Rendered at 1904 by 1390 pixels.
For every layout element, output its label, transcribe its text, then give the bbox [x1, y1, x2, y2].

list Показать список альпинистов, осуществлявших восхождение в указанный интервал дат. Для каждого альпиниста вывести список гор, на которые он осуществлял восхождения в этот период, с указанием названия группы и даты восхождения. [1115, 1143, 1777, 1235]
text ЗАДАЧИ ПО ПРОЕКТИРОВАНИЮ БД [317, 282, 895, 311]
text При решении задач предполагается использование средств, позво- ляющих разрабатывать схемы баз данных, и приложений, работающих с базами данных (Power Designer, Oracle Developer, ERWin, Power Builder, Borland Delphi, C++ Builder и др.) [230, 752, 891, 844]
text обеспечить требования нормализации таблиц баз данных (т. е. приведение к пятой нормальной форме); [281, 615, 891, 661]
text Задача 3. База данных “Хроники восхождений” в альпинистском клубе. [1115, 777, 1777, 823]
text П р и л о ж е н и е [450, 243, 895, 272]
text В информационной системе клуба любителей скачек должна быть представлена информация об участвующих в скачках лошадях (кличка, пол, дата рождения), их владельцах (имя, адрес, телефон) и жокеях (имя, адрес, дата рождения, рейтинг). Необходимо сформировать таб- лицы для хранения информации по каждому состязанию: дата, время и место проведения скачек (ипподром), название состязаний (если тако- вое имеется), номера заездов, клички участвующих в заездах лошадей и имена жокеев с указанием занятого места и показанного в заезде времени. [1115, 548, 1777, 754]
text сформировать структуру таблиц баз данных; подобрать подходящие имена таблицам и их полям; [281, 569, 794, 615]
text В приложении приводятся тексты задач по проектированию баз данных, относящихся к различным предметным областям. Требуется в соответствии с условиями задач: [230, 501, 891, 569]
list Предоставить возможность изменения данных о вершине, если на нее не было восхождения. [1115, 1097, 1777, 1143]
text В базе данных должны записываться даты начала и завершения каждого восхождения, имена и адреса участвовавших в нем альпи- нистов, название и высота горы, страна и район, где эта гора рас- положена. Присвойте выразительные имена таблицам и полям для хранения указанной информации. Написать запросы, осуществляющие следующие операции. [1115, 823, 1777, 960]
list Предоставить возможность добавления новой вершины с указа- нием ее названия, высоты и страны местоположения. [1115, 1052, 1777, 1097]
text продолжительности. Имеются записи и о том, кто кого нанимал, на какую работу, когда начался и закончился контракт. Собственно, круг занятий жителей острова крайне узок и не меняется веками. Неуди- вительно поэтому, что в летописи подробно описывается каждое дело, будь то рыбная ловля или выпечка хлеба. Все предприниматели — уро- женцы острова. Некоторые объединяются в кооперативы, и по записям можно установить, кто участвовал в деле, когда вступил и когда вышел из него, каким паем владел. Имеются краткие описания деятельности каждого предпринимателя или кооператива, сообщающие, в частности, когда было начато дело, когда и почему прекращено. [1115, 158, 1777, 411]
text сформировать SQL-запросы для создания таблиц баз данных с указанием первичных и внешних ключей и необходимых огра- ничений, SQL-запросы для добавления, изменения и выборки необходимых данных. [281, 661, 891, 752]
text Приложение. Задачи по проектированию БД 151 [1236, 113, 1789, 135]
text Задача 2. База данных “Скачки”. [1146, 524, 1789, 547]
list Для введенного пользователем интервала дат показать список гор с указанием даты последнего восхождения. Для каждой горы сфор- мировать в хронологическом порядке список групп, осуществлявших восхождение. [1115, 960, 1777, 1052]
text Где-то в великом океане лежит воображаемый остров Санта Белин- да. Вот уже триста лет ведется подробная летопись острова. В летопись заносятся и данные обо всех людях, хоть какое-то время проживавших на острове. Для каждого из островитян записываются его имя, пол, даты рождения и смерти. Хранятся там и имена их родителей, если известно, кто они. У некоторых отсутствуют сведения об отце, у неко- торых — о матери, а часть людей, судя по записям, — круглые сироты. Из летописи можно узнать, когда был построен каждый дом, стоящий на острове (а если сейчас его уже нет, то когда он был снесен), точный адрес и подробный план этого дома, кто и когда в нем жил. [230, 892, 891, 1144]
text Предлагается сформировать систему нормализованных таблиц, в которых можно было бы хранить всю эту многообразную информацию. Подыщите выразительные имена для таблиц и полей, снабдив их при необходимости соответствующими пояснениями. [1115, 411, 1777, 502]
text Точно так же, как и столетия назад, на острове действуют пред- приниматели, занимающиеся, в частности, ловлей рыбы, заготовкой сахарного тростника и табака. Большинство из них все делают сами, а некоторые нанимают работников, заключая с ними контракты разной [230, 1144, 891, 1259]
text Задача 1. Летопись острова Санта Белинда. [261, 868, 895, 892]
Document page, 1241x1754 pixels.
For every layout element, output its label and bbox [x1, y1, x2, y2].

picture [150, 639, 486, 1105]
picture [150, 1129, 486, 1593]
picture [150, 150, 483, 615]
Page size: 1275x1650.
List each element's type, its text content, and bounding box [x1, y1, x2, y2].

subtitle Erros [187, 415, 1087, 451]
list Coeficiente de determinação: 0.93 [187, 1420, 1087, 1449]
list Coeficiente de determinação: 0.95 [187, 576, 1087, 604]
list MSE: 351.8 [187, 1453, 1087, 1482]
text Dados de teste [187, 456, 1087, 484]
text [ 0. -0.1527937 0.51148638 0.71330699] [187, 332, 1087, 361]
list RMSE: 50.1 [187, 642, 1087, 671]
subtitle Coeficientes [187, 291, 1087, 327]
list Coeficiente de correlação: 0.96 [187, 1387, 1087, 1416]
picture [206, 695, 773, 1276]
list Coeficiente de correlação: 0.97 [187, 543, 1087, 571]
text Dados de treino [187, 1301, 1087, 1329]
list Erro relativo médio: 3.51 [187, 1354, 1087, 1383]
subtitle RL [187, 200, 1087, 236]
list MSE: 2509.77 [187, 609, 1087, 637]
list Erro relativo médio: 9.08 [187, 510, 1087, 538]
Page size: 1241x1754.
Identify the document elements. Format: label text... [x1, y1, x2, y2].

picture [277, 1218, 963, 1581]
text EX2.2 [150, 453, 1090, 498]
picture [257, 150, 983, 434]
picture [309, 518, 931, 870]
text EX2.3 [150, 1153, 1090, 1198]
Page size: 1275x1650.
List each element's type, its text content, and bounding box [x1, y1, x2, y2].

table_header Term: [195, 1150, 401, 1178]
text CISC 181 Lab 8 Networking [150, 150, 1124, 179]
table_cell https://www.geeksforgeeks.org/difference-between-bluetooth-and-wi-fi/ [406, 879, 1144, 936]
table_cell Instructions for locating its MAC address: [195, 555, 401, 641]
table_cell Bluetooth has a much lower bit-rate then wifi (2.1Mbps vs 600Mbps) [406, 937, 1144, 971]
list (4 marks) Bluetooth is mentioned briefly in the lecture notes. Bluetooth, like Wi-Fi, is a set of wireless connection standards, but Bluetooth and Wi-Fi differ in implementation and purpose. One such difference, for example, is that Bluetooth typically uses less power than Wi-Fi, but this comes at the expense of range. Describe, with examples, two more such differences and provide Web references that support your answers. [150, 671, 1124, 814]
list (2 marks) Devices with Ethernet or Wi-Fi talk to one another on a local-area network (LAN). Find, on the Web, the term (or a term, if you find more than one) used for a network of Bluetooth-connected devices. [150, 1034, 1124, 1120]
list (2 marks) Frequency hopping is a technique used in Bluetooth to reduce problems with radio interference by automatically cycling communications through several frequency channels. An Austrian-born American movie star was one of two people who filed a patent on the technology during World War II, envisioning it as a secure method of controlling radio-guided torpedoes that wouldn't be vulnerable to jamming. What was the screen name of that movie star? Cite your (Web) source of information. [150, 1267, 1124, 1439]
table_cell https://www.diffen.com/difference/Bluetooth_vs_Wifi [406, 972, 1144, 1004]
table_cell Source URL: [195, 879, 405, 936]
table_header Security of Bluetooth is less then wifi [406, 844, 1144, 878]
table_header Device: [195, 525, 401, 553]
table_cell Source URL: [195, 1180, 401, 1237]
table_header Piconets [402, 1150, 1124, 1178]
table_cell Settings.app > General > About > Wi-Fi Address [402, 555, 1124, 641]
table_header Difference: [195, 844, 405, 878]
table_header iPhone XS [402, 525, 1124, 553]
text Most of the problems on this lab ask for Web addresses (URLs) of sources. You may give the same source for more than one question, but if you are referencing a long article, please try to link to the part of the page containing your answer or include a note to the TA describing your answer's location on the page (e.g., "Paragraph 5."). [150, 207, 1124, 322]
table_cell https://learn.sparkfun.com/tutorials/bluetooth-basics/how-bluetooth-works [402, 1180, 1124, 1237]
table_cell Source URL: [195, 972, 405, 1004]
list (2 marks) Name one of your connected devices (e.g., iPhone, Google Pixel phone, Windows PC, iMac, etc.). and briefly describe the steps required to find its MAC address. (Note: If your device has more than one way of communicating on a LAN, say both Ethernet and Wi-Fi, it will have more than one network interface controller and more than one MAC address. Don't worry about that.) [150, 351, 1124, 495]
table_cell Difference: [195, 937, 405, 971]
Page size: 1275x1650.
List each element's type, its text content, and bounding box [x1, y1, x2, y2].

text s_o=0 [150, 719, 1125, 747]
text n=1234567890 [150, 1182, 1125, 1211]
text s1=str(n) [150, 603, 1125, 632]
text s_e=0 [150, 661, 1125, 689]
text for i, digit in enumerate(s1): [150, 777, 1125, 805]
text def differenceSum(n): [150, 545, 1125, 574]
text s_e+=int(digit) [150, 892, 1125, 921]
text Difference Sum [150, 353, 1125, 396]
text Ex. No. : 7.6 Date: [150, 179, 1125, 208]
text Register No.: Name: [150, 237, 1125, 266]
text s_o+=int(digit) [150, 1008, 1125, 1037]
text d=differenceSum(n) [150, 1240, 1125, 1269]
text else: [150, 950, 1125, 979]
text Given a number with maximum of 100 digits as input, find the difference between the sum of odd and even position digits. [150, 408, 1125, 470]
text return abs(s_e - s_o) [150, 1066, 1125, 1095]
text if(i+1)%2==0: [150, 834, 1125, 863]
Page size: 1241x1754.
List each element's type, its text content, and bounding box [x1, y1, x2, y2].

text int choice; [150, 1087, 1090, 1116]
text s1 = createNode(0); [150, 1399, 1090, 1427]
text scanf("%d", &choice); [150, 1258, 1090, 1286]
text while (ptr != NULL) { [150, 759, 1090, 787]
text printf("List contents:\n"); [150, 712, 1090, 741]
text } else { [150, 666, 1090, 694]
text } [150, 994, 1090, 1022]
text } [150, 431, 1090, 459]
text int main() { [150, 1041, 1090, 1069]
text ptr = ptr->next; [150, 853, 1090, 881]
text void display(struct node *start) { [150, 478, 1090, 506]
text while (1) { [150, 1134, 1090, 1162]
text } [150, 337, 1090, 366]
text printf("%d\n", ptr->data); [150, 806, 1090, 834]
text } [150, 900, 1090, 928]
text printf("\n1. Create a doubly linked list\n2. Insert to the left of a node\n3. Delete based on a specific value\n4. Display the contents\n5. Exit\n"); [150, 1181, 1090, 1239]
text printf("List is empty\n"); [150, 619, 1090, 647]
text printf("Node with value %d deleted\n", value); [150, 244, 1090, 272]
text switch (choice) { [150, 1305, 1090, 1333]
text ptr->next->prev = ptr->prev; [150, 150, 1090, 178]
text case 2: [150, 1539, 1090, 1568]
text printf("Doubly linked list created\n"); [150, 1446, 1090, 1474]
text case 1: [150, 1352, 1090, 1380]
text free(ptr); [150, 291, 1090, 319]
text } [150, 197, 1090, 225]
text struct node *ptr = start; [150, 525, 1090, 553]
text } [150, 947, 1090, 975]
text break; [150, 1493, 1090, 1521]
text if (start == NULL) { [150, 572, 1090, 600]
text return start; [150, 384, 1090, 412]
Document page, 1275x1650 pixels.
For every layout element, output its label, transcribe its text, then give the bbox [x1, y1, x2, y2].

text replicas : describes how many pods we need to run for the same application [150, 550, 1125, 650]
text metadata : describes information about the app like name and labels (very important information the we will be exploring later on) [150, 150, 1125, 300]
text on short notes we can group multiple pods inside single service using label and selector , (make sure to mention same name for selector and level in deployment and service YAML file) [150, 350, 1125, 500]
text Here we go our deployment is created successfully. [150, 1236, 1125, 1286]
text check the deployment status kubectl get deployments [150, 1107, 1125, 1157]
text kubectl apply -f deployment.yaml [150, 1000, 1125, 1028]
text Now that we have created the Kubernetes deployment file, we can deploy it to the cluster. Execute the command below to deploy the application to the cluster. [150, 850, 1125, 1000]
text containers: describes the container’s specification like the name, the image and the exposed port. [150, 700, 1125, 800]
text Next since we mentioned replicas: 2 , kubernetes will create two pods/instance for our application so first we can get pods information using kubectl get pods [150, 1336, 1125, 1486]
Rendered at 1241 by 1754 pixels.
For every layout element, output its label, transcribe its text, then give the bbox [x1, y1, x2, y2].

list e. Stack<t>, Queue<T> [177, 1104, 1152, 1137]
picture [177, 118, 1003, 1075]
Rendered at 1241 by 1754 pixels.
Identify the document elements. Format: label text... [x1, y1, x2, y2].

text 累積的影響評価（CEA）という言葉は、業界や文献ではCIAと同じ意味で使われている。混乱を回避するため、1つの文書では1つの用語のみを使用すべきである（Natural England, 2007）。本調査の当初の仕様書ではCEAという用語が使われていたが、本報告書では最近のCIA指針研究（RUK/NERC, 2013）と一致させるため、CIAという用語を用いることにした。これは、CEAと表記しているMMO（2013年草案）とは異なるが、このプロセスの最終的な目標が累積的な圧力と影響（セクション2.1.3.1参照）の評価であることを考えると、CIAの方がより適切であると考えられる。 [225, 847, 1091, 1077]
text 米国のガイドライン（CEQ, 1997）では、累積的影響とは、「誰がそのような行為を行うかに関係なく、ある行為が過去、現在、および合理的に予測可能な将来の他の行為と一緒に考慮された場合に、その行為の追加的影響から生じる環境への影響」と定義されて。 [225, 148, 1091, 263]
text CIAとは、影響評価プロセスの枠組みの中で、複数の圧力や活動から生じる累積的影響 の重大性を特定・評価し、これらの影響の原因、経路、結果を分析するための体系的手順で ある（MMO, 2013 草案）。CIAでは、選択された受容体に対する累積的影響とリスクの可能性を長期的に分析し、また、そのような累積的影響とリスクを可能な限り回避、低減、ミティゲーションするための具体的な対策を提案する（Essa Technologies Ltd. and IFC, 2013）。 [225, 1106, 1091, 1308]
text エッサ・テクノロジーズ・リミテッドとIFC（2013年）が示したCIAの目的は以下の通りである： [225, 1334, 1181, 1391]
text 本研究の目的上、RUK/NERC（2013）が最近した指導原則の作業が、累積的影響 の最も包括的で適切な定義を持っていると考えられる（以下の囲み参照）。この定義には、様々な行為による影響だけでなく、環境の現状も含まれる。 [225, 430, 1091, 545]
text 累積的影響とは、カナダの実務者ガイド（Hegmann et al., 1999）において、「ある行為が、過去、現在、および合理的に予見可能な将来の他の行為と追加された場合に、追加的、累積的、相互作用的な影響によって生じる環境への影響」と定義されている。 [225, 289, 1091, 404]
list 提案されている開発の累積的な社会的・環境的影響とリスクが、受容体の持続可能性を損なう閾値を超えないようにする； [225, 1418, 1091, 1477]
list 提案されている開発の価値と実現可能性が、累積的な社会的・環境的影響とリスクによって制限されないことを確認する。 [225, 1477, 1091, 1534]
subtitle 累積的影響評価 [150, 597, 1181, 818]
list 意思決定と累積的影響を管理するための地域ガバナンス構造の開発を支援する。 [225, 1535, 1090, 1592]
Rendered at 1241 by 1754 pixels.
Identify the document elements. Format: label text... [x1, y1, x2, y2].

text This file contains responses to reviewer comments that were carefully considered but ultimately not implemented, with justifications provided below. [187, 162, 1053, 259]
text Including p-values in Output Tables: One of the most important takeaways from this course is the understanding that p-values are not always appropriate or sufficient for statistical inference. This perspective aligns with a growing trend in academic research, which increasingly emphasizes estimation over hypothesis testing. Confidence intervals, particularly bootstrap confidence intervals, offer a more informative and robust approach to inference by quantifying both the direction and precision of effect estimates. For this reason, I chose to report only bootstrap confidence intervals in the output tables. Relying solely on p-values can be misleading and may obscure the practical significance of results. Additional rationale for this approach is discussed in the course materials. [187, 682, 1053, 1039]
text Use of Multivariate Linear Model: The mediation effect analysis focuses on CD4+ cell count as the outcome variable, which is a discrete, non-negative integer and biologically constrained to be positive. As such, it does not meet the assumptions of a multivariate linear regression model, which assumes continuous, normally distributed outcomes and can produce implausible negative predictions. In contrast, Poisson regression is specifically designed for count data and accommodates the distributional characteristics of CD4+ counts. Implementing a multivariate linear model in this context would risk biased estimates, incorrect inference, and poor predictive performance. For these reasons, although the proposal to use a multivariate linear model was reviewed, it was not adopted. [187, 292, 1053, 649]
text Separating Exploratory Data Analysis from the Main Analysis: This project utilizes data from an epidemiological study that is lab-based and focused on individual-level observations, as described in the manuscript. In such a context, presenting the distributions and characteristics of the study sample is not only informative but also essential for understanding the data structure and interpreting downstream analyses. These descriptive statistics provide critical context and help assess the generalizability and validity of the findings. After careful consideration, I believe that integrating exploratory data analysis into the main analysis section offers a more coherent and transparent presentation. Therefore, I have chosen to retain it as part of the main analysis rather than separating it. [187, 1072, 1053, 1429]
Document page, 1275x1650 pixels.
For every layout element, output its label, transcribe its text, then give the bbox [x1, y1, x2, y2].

- - - -

Exercise description: Read through the entries, then copy every line where the string "below" is found.

Response to the exercise:
text Now that we have created the Kubernetes deployment file, we can deploy it to the cluster. Execute the command below to deploy the application to the cluster. [150, 850, 1125, 1000]
text This file contains responses to reviewer comments that were carefully considered but ultimately not implemented, with justifications provided below. [187, 162, 1053, 259]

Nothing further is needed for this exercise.